Hamilton’s Vision Source collecting decades of city history in new High Street office

Dr. Tom Nye's Vision Source is moving from his Dayton Lane-neighborhood home into a 90-year-old High Street building that has been completely transformed. NICK GRAHAM/STAFF

Dr. Tom Nye's Vision Source is moving from his Dayton Lane-neighborhood home into a 90-year-old High Street building that has been completely transformed. NICK GRAHAM/STAFF

Thomas Nye saw something in the 90-year-old building at 644 High St. that others overlooked, or couldn’t imagine for it.

The 4,200-square-foot building has been completely renovated in a year-long process and appointments will begin Monday as the new location for Nye’s Vision Source practice, which Dr. Hugh Baker launched a century ago in 1920.

A building that was separated into three units has been converted into one, with leadership of Jason and Tammy Snyder’s Tamz Construction and design work by Nye’s wife, Jennifer.

It’s a milestone for the attractiveness of that part of High Street as visitors approach downtown from the east. As soon as Nye bought the building, he removed an unattractive awning.

Work began by gutting the building’s flooring down to the dirt, which involved removing five or six inches’ worth. Under several layers of flooring was hardwood maple flooring, which Nye and neighbors took up themselves. Two rooms now have the original maple floor, which has been refinished.

Lintels will be added that were removed from the former Beckett Paper Co. building.

Marble across the base of the building’s front was reclaimed from the old Hamilton High School that was on Dayton Street. A vault door from Mosler Safe Co. will be one of the first things visitors see. Some solid brick walls were repositioned. Tin ceilings from other Hamilton buildings also are reused.

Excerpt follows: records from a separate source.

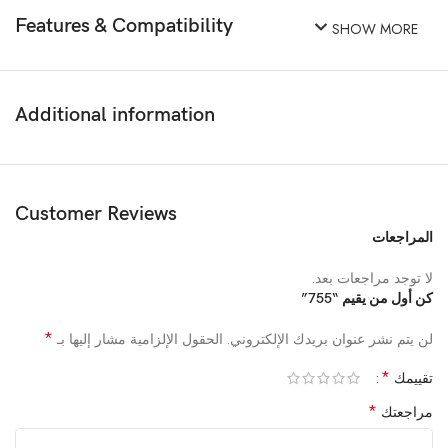
Features & Compatibility
SHOW MORE
Additional information
Customer Reviews
المراجعات
لا توجد مراجعات بعد.
كن أول من يقيم “755”
*
لن يتم نشر عنوان بريدك الإلكتروني.
الحقول الإلزامية مشار إليها بـ
*
تقييمك
*
مراجعتك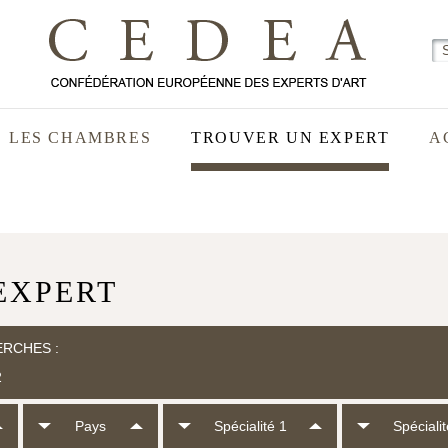
LES CHAMBRES
TROUVER UN EXPERT
A
EXPERT
ERCHES :
2
Pays
Spécialité 1
Spécialit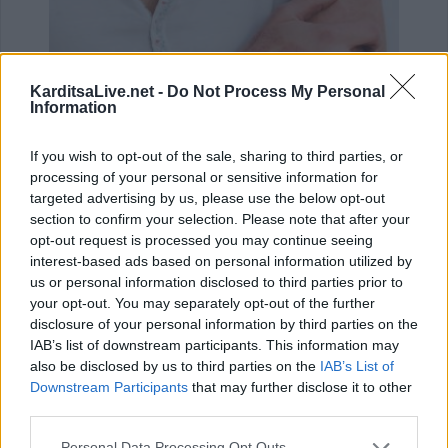
KarditsaLive.net -
Do Not Process My Personal
Information
If you wish to opt-out of the sale, sharing to third parties, or
processing of your personal or sensitive information for
Ψωρίαση: Τα νέα φάρμακα για την παχυσαρκία
ίσως προσφέρουν πρόσθε…
targeted advertising by us, please use the below opt-out
section to confirm your selection. Please note that after your
25 Ιουλίου 2026, 08:29
opt-out request is processed you may continue seeing
interest-based ads based on personal information utilized by
us or personal information disclosed to third parties prior to
your opt-out. You may separately opt-out of the further
disclosure of your personal information by third parties on the
IAB’s list of downstream participants. This information may
also be disclosed by us to third parties on the
IAB’s List of
Downstream Participants
that may further disclose it to other
third parties.
Personal Data Processing Opt Outs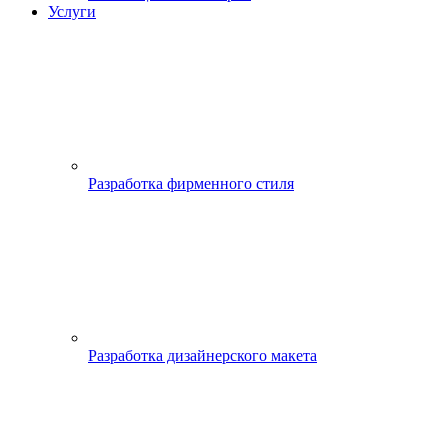
Услуги
Разработка фирменного стиля
Разработка дизайнерского макета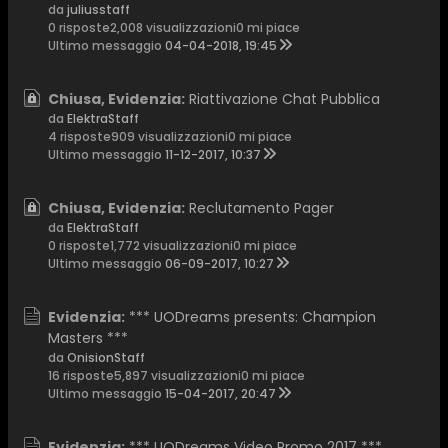
da
juliusstaff
0 risposte
2,008 visualizzazioni
0 mi piace
Ultimo messaggio
04-04-2018, 19:45
Chiusa, Evidenzia:
Riattivazione Chat Pubblica
da
ElektraStaff
4 risposte
909 visualizzazioni
0 mi piace
Ultimo messaggio
11-12-2017, 10:37
Chiusa, Evidenzia:
Reclutamento Pager
da
ElektraStaff
0 risposte
1,772 visualizzazioni
0 mi piace
Ultimo messaggio
06-09-2017, 10:27
Evidenzia:
*** UODreams presents: Champion
Masters ***
da
OnisionStaff
16 risposte
5,897 visualizzazioni
0 mi piace
Ultimo messaggio
15-04-2017, 20:47
Evidenzia:
*** UODreams Video Promo 2017 ***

A board room table from the old Second National Bank in the early 1900′s will be in the break room as a conference table.

“We’ve incorporated a lot of Hamilton history in it,” Nye said. “We had to re-create the entire storefront, and only about a third of the storefront that you will see now is original. The rest had been trashed over the years. But there was enough there that we patterned the other two-thirds after it.”

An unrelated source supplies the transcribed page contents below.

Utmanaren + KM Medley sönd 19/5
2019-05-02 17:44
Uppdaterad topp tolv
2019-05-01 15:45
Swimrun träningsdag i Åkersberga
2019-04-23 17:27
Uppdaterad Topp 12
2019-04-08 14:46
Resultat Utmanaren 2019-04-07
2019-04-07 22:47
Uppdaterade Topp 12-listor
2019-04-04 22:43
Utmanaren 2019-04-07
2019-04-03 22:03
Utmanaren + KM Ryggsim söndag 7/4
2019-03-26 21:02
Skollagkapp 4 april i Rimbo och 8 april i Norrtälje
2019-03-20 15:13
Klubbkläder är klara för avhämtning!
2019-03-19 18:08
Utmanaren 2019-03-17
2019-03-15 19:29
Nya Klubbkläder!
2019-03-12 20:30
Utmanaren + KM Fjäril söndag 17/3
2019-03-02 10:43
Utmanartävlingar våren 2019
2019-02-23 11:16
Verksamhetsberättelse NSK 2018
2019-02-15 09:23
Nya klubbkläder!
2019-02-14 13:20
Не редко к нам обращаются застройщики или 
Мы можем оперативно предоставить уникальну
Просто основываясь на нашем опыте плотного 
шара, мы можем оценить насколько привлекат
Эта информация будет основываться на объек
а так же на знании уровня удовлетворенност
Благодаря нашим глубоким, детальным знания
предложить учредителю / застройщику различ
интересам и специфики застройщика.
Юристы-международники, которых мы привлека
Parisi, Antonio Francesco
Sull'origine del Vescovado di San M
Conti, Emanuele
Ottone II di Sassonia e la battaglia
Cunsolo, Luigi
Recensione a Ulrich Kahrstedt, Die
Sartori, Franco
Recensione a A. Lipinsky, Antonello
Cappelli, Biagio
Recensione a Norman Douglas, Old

A ribbon-cutting will happen Tuesday, but it will be low-key because of the covid pandemic.

“What Dr. Nye has managed to do with that building, working with Tamz, he literally had vision for it,” said Mallory Greenham of the city’s Economic Development Department. “He’s really taken what was kind of a box of a building and transformed it into a true, historic-looking storefront. We’re just really thankful for his investment there and happy to have him on High Street.”

Dan Bates, president and CEO of the Greater Hamilton Chamber of Commerce, said the building’s transformation is a positive for High Street, the city, and Vision Source itself.

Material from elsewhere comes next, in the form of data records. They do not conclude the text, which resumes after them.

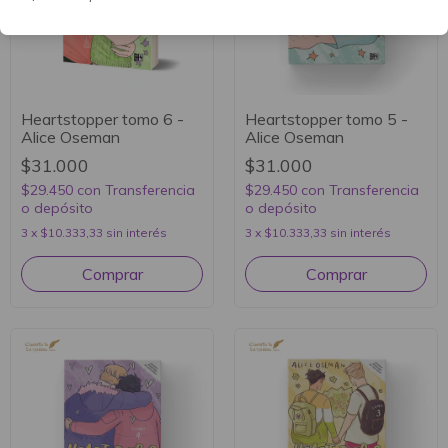
Heartstopper tomo 6 -
Heartstopper tomo 5 -
Alice Oseman
Alice Oseman
$31.000
$31.000
$29.450
con
Transferencia
$29.450
con
Transferencia
o depósito
o depósito
3
x
$10.333,33
sin interés
3
x
$10.333,33
sin interés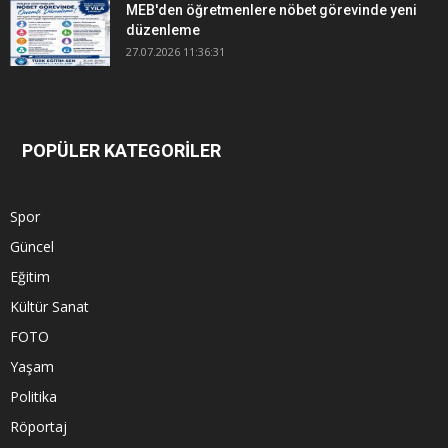
MEB'den öğretmenlere nöbet görevinde yeni
düzenleme
27.07.2026 11:36:31
POPÜLER KATEGORİLER
Spor
Güncel
Eğitim
Kültür Sanat
FOTO
Yaşam
Politika
Röportaj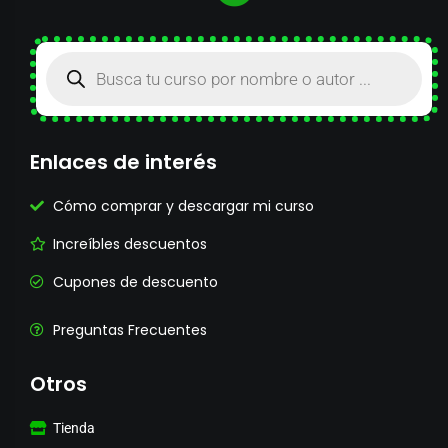
Enlaces de interés
Cómo comprar y descargar mi curso
Increíbles descuentos
Cupones de descuento
Preguntas Frecuentes
Otros
Tienda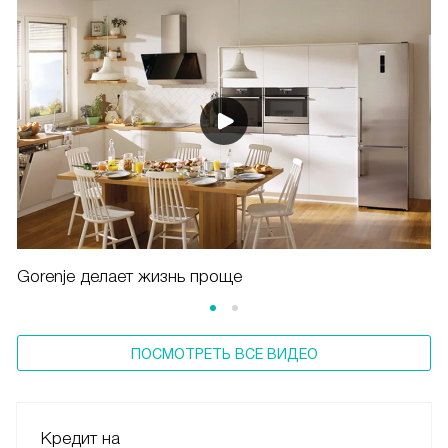
Gorenje делает жизнь проще
ПОСМОТРЕТЬ ВСЕ ВИДЕО
Кредит на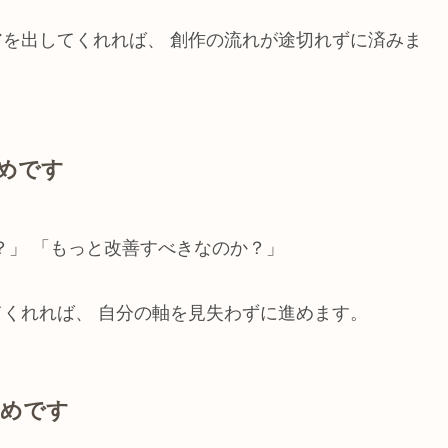
アを出してくれれば、 創作の流れが途切れずに済みま
めです
？」 「もっと改善すべきなのか？」
てくれれば、 自分の軸を見失わずに進めます。
ためです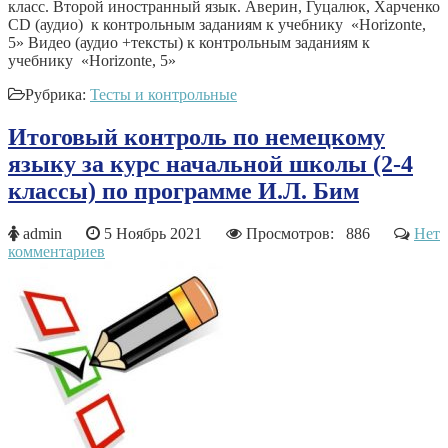
класс. Второй иностранный язык. Аверин, Гуцалюк, Харченко
CD (аудио) к контрольным заданиям к учебнику «Horizonte,
5» Видео (аудио +тексты) к контрольным заданиям к
учебнику «Horizonte, 5»
Рубрика:
Тесты и контрольные
Итоговый контроль по немецкому
языку за курс начальной школы (2-4
классы) по программе И.Л. Бим
admin
5 Ноябрь 2021
Просмотров: 886
Нет
комментариев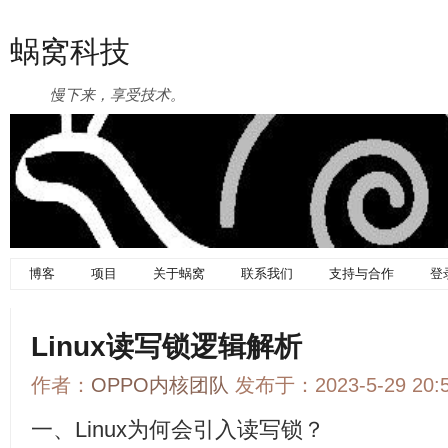
蜗窝科技
慢下来，享受技术。
博客
项目
关于蜗窝
联系我们
支持与合作
登
Linux读写锁逻辑解析
作者：
OPPO内核团队
发布于：2023-5-29 20
一、Linux为何会引入读写锁？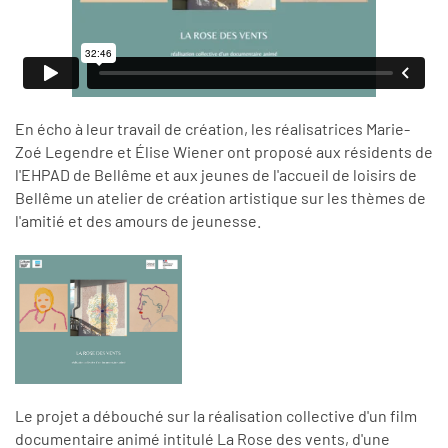
En écho à leur travail de création, les réalisatrices Marie-
Zoé Legendre et Élise Wiener ont proposé aux résidents de
l'EHPAD de Bellême et aux jeunes de l'accueil de loisirs de
Bellême un atelier de création artistique sur les thèmes de
l'amitié et des amours de jeunesse.
Le projet a débouché sur la réalisation collective d'un film
documentaire animé intitulé La Rose des vents, d'une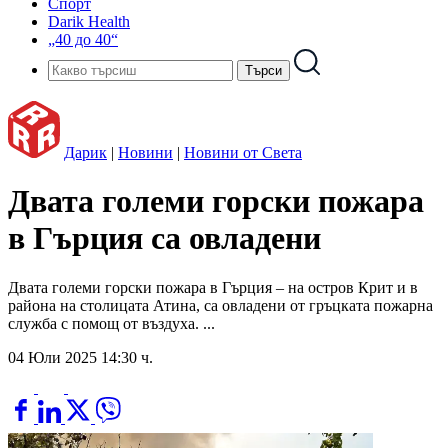
Спорт
Darik Health
„40 до 40“
Дарик
|
Новини
|
Новини от Света
Двата големи горски пожара
в Гърция са овладени
Двата големи горски пожара в Гърция – на остров Крит и в
района на столицата Атина, са овладени от гръцката пожарна
служба с помощ от въздуха. ...
04 Юли 2025 14:30 ч.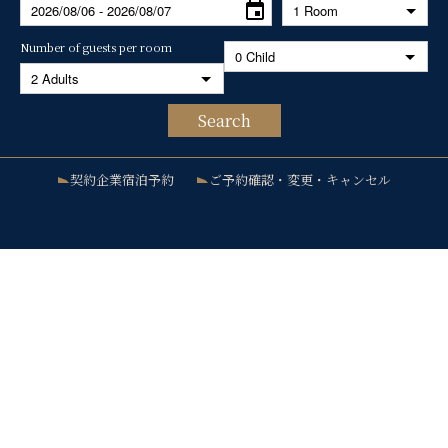
Number of guests per room
Search
契約企業宿泊予約
ご予約確認・変更・キャンセル
宿泊予約
レストラン予約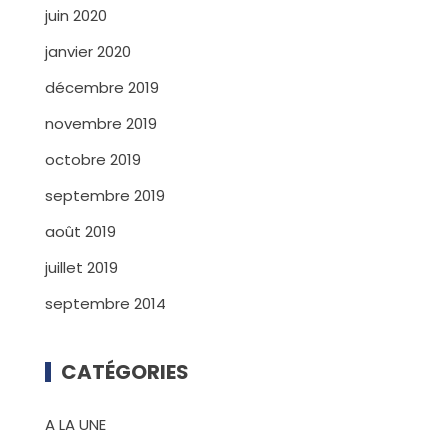
juin 2020
janvier 2020
décembre 2019
novembre 2019
octobre 2019
septembre 2019
août 2019
juillet 2019
septembre 2014
CATÉGORIES
A LA UNE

“There’s a building that was in use, but this is bringing a top-notch, first-class business to High Street in a building that wasn’t necessarily that before,” Bates said.

The building has housed “a car dealership, it’s been an ice cream shop, a religious gift shop, a photography and printing shop forever, it was Congressman Tom Kindness’ local office at one point, it’s been a barber shop, a beauty shop,” Nye said. “Back in the ‘30s, it was a soda and cigar shop, which I found an interesting combination.

“I jokingly said I wanted to keep it under seven figures, and I hope I’m still right in that estimation,” he said about the renovation.

“I do want to be part of the renaissance of High Street,” Nye said. “I think that’s an important intersection that really welcomes people into the downtown, and I think what we’re doing there will certainly enhance that welcoming aspect.”

The new office will be handicapped accessible and will have more exam rooms. It also will be outfitted with upgraded technology. There are no plans for immediate hirings, but the new space can accommodate three doctors and a doubling of the current staff of five.

“When we first bought it, either people didn’t know the building existed, or they sort of gave me the look like, ‘Oh, that building?’ and thought I had horns growing out of my head. And now, I hear lots of comments about how we have cleaned up that area and people notice the building,” Nye said. “So that does make us feel good.”

Nye hopes to have an open house in the spring, if it can be done safely.

“But I’ve told folks in the meantime, they’re welcome to make appointments and check out all the nifty features,” he said.